19. December 2023 By Attila Papp
Defining data product development guidelines
The journey from raw data to actionable insights is often paved with challenges: teams making the same mistake repeatedly, not looking at the broader context, etc. Because of that, establishing clear data product development guidelines is very important, especially if you take the consumer experience into the picture. In this blog post, we will look at why these guidelines are so important, and present a baseline set of guidelines to start the process.
What is a data product?
A data product is a cohesive package that consists of:
- Data sets: maybe just a table, a view, a stream, or even an ML model.
- Domain information: business-friendly terms and their explanation. It helps figuring out the context easier.
- Access to the data: via APIs, data mesh, or visualization with access control policies included. Note: in the case of a data mesh, this is usually handled by a separate platform team.
A data product is prepared by data producers (ideally teams where the transactional data is originating from) and is consumed by data consumers (usually analysts, data scientists, other teams, etc.)
The Crucial Role of Data Product Guidelines
Guidelines in data product development serve as a guiding light for teams, providing a standardized framework that ensures consistency, efficiency, and interoperability across various parts of the organization. They facilitate seamless collaboration among teams by establishing standard practices, thereby reducing the likelihood of errors and misinterpretations, not to mention removing friction from combining data products.
Striking the Right Balance
While guidelines and standardization are rightly important, it's equally important not to overburden the development process with unnecessary constraints. Flexibility is key, and guidelines should be viewed as adaptable recommendations rather than rigid directives. Striking a balance ensures that teams can innovate within the established framework, fostering creativity while maintaining the usability of the data products with other data products.
An example set of guidelines
Use open table formats: Organizations should agree on an open table format, such as Apache Iceberg, to ensure data consistency and portability.
Naming Conventions: use common naming conventions like snake_case to enhance readability and maintain uniformity across different data products.

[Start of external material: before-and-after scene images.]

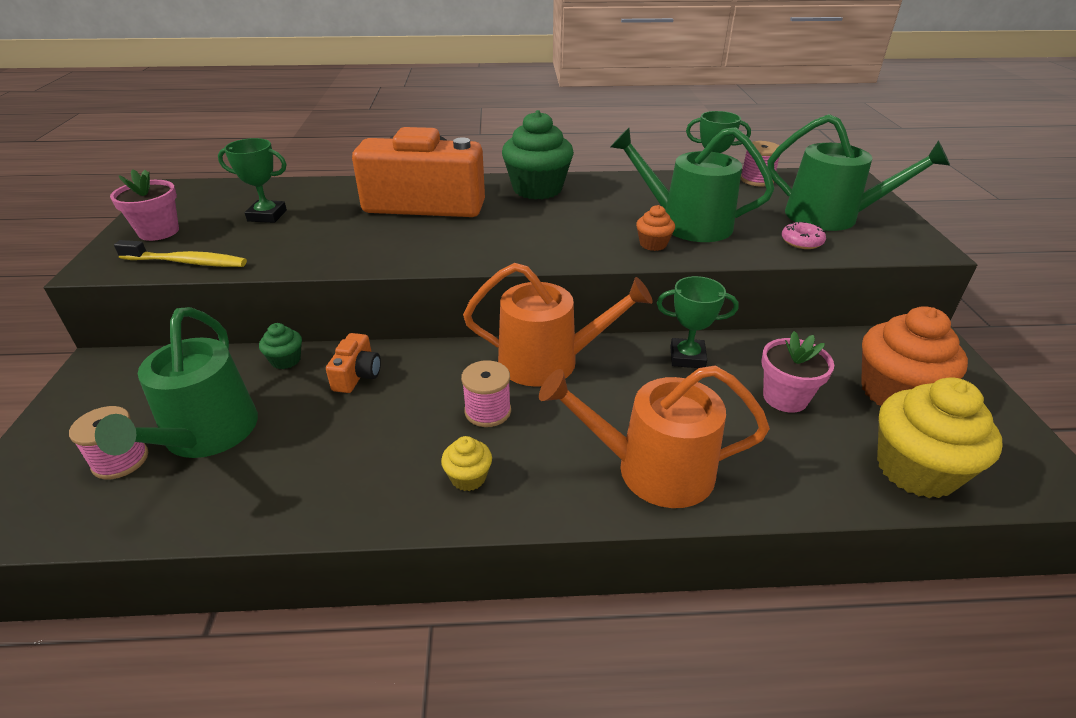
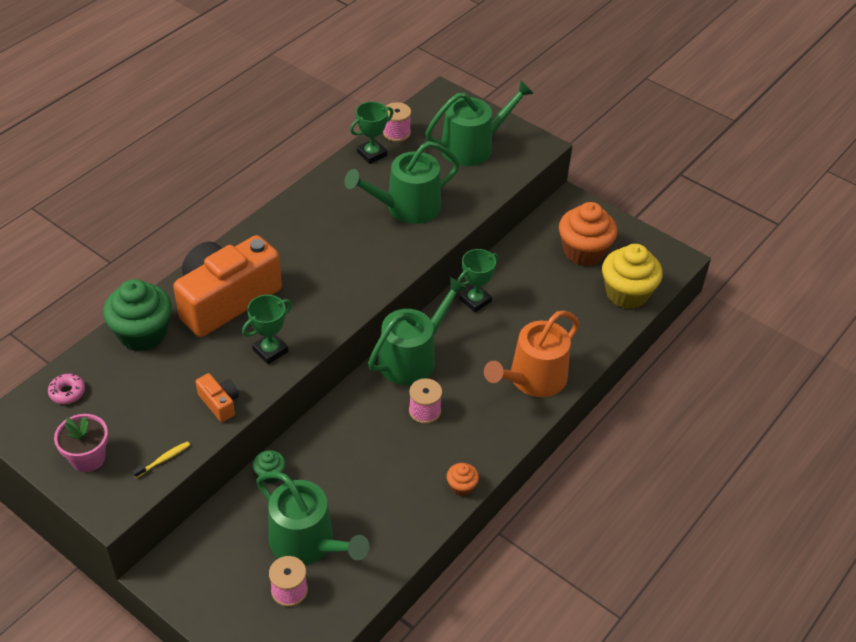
camera: 50 degrees left, 10 degrees up
yellow toothbrush [114,240,247,267] -> yellow toothbrush [133,441,190,478], size x0.57
green trophy [218,138,287,223] -> green trophy moved to [242,295,292,364]
orange camera [326,333,381,393] -> orange camera moved to [196,373,239,422]
yellow cupcake [441,436,492,491] -> none
orange watering can [463,263,653,387] -> green watering can [368,277,468,385]
green cupcake [502,110,574,200] -> green cupcake moved to [103,279,172,351]
orange cupcake [636,205,675,251] -> orange cupcake moved to [447,463,479,496]
pink flower pot [761,331,834,413] -> none
pink donut [782,221,826,249] -> pink donut moved to [48,374,85,404]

Inclusion of transformation date or timestamp: I consider including the date of the state ( or transformation timestamp) a best practice when converting transactional data to analytical data. This helps traceability and finding specific rows in raw data files.
Default Column Types: agree on default column types for common elements like timestamp, date, and country code. This streamlines the process of joining data products, making it more efficient and convenient for data consumers. Use ISO formats wherever possible.

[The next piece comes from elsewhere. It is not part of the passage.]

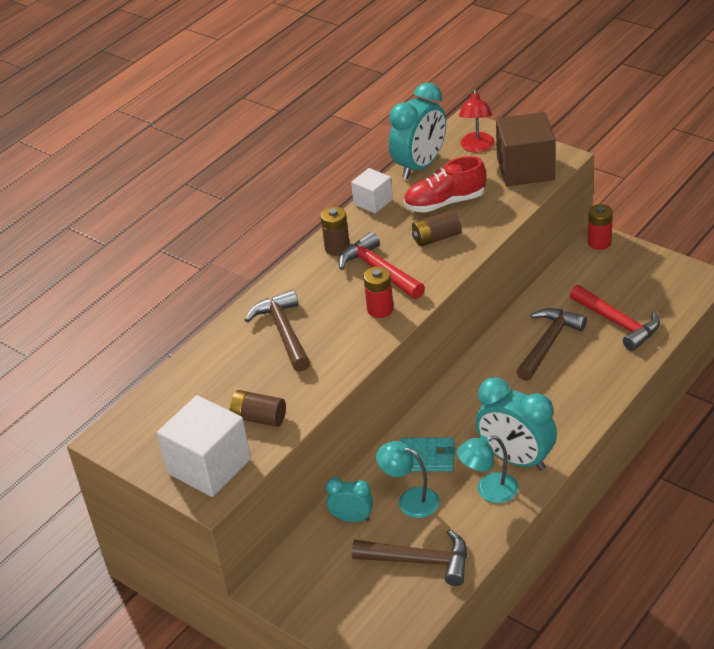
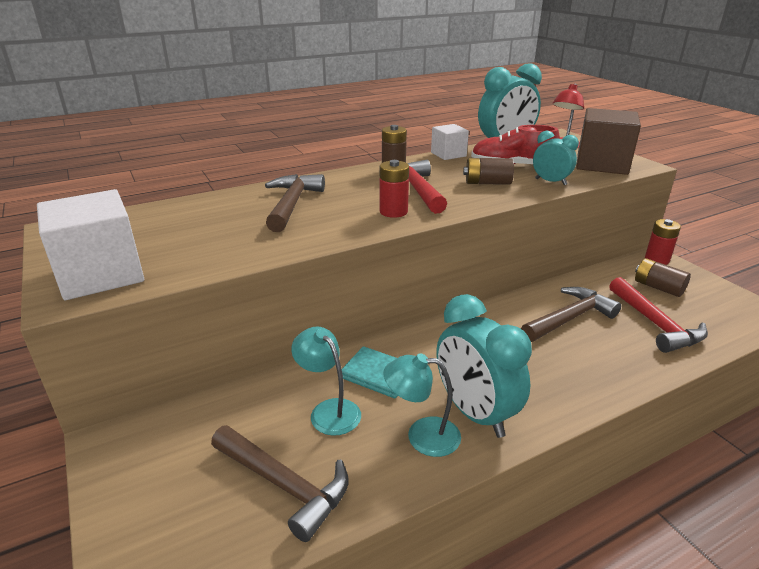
camera: 20 degrees right, 10 degrees down
brown battery [230,390,286,427] -> brown battery moved to [635,258,691,297]
turquoise clock [326,477,373,522] -> turquoise clock moved to [533,130,579,185]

Avoiding Ambiguity in Column Names: Ambiguous column names can lead to confusion. Guidelines should emphasize clarity, ensuring each column name accurately reflects its content. Common business names should be common amongst all data products.
Reflecting Aggregation Type in Column Names: Column names should transparently indicate the aggregation type, promoting clarity and simplifying understanding of data products. For example, using names like avg_time or daily_avg_time.

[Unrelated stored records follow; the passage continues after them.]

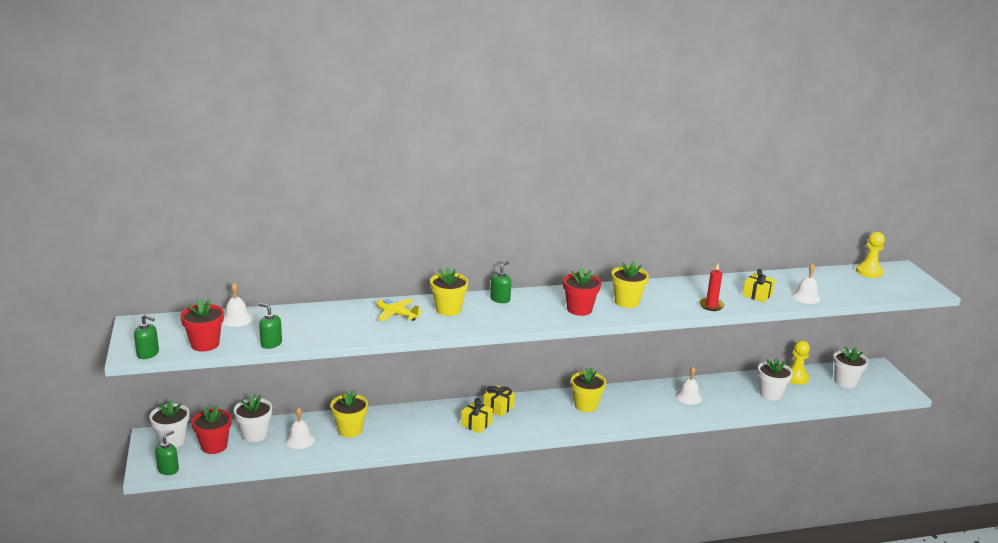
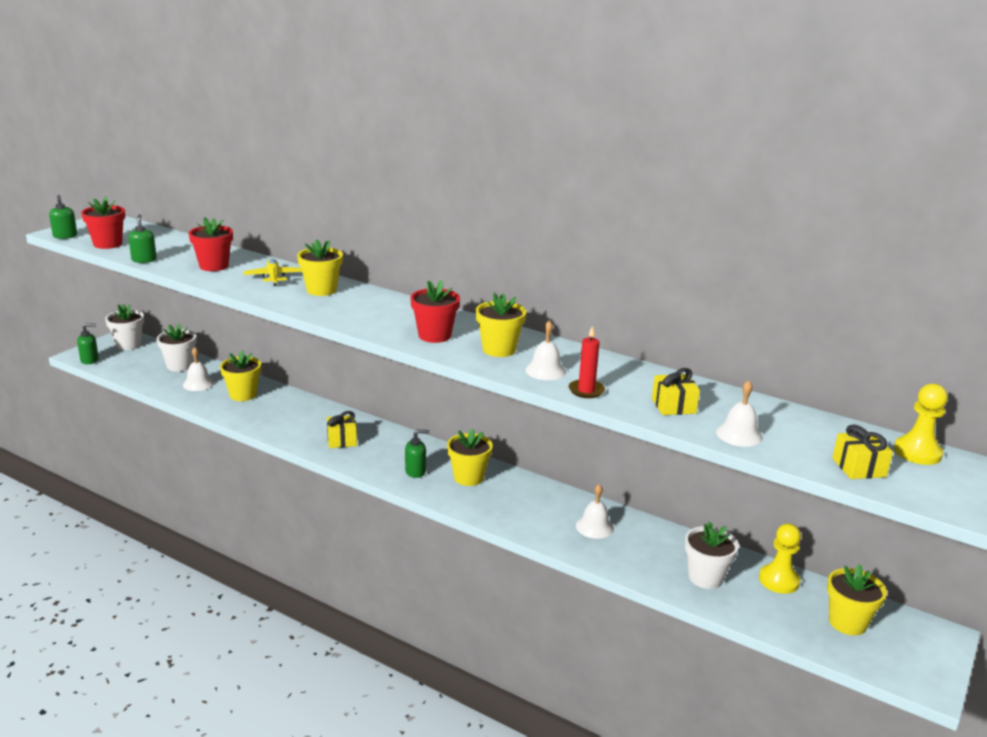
camera: 45 degrees right, 0 degrees up
red flower pot [192,405,231,454] -> red flower pot moved to [189,217,233,271]
white bell [222,283,253,327] -> white bell moved to [525,321,566,380]
yellow gift [483,385,515,417] -> yellow gift moved to [832,425,893,479]
green soap dispenser [490,261,511,303] -> green soap dispenser moved to [405,429,429,478]
white flower pot [833,346,868,388] -> yellow flower pot [827,564,887,636]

Here are a few more guidelines on data product versioning:
Major Versions in Table Names: implement a versioning system by appending major versions to table names (e.g., my_table_v1). This ensures smooth transitions after breaking changes.
Breaking Changes vs. Non-breaking Changes: clearly define breaking changes, such as column removals or aggregation logic modifications. Non-breaking changes, like adding new columns, should also be distinguished.
Retirement of Old Versions: agree on a policy for retiring old versions, which is communicated to consumers transparently. Actively manage and retire old versions by engaging with them and helping their migration to the new version. A migration window ensures a smooth transition and avoids downtimes because of breaking changes.
In conclusion, data product development guidelines are the foundation for successful data-driven organizations. Organizations can navigate the complexities of data product development efficiently by balancing levels of standardization and flexibility.
I believe data product guidelines should aim at bettering the consumer experience since a good data consumer experience will lead to better actionable insights. By adhering to standardized formats, naming conventions, and versioning practices, teams can ensure their data products' reliability, clarity, and stability, laying the foundation for informed decision-making and sustainable growth.